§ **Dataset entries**

>>>

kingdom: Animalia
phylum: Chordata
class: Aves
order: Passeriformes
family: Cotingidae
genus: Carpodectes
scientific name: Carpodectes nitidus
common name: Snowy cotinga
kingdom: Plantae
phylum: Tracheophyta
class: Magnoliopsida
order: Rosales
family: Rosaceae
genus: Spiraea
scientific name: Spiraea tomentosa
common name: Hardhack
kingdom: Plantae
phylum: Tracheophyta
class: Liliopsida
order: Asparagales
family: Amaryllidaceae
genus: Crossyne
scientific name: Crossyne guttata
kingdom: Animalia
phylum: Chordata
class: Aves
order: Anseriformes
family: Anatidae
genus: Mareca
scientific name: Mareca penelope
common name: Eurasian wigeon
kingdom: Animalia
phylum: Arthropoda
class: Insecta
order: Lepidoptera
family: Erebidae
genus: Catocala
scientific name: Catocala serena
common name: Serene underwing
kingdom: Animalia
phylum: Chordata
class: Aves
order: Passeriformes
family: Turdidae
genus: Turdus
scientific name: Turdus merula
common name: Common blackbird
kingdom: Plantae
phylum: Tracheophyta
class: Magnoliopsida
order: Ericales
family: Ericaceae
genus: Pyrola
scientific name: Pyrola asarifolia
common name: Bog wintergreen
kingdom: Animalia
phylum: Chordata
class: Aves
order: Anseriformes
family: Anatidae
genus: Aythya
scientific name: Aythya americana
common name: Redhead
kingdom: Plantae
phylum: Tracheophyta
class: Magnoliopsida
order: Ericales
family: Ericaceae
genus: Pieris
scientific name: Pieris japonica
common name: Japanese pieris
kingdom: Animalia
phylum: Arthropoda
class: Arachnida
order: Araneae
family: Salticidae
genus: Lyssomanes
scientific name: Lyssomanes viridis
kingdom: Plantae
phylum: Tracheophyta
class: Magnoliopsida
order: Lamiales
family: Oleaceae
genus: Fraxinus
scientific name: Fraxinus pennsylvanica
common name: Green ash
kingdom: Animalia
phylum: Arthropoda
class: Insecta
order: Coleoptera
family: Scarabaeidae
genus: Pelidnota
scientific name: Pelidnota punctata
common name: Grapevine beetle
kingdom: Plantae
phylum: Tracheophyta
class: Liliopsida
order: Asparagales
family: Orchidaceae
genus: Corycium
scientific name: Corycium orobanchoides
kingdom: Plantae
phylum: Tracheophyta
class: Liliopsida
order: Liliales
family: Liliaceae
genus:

<<<

§ **Objective**
Put the part of the material that opens with the line containing "common name: Hardhack" and closes with the line containing "common name: Eurasian wigeon" into a numbered list, leaving out any blank lines.

§ **The response**
1. common name: Hardhack
2. kingdom: Plantae
3. phylum: Tracheophyta
4. class: Liliopsida
5. order: Asparagales
6. family: Amaryllidaceae
7. genus: Crossyne
8. scientific name: Crossyne guttata
9. kingdom: Animalia
10. phylum: Chordata
11. class: Aves
12. order: Anseriformes
13. family: Anatidae
14. genus: Mareca
15. scientific name: Mareca penelope
16. common name: Eurasian wigeon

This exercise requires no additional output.